The U.S. Census Bureau released more detailed 2010 Census population totals and demographic characteristics to the governor and leadership of the state legislature in Oklahoma.

Frequent KGOU political analyst and University of Oklahoma Political Science Professor Keith Gaddie is a recognized expert on the redistricting process that follows each census count. He came to the KGOU studios to provide a census and redistricting primer.

These data provide the first look at population counts for small areas and race, Hispanic origin, voting age and housing unit data released from the 2010 Census.

Data for Oklahoma show that the five most populous incorporated places and their 2010 Census counts are Oklahoma City, 579,999; Tulsa, 391,906; Norman, 110,925; Broken Arrow, 98,850; and Lawton, 96,867. Oklahoma City grew by 14.6 percent since the 2000 Census. Tulsa decreased by 0.3 percent, Norman grew by 15.9 percent, Broken Arrow grew by 32.0 percent, and Lawton grew by 4.4 percent.

Use the Census Widget to learn more about the 2010 count.

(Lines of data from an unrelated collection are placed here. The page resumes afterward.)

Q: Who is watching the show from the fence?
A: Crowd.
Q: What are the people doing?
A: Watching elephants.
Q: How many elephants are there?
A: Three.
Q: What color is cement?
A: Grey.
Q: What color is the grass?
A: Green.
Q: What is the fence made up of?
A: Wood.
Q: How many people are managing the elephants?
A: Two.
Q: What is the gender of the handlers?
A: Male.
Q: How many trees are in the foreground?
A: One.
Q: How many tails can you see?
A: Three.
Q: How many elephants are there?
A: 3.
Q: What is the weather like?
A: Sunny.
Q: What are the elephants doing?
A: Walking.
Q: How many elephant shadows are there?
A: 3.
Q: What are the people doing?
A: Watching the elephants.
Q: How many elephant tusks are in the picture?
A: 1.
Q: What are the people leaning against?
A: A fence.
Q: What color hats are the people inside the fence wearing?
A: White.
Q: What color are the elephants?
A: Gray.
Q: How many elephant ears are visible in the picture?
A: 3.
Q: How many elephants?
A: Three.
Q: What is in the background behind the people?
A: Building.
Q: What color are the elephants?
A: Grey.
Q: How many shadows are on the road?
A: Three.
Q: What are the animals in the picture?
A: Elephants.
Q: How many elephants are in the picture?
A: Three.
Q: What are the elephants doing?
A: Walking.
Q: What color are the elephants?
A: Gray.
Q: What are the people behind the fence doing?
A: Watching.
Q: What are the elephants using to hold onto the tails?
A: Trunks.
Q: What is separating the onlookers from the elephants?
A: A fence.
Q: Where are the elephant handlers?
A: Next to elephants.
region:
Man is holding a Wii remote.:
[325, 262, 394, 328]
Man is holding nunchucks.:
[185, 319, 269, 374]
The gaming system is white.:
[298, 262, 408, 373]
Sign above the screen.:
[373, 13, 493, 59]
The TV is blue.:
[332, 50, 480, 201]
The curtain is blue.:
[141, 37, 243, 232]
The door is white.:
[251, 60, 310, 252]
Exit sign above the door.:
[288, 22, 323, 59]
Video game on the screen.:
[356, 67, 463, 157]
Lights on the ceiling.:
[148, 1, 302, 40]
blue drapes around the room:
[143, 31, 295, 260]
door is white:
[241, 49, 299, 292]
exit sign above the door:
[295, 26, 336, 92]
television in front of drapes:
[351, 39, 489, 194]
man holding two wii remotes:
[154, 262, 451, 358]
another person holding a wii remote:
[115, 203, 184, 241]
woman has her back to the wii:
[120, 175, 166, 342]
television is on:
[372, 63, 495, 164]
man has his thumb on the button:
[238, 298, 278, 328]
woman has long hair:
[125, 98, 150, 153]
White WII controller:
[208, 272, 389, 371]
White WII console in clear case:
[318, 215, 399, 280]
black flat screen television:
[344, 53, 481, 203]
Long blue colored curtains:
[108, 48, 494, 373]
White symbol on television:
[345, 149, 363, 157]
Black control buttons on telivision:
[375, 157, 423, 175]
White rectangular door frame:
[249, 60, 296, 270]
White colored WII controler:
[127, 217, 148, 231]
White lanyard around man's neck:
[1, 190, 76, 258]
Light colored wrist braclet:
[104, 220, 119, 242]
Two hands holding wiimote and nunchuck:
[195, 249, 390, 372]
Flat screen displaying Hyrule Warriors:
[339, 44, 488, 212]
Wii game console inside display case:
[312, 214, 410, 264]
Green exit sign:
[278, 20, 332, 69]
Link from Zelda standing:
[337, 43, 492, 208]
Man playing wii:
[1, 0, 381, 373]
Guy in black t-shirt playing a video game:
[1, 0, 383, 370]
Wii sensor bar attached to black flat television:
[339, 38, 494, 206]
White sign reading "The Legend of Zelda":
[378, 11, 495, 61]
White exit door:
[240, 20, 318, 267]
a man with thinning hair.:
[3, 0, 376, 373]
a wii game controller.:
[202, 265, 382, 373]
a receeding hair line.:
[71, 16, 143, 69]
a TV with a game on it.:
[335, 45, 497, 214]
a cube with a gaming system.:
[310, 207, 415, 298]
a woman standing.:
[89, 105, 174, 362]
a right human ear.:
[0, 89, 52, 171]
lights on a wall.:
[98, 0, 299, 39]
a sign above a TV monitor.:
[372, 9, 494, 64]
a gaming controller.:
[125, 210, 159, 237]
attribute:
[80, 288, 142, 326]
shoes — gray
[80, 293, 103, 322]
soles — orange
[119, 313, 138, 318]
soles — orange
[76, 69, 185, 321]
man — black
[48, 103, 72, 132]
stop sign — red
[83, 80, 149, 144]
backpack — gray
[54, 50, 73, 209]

The largest county is Oklahoma with a population of 718,633. Its population grew by 8.8 percent since 2000. The other counties in the top five include Tulsa, with a population of 603,403 (increase of 7.1 percent); Cleveland, 255,755 (increase of 22.9 percent); Comanche, 124,098 (increase of 7.9 percent); and Canadian, 115,541 (increase of 31.8 percent).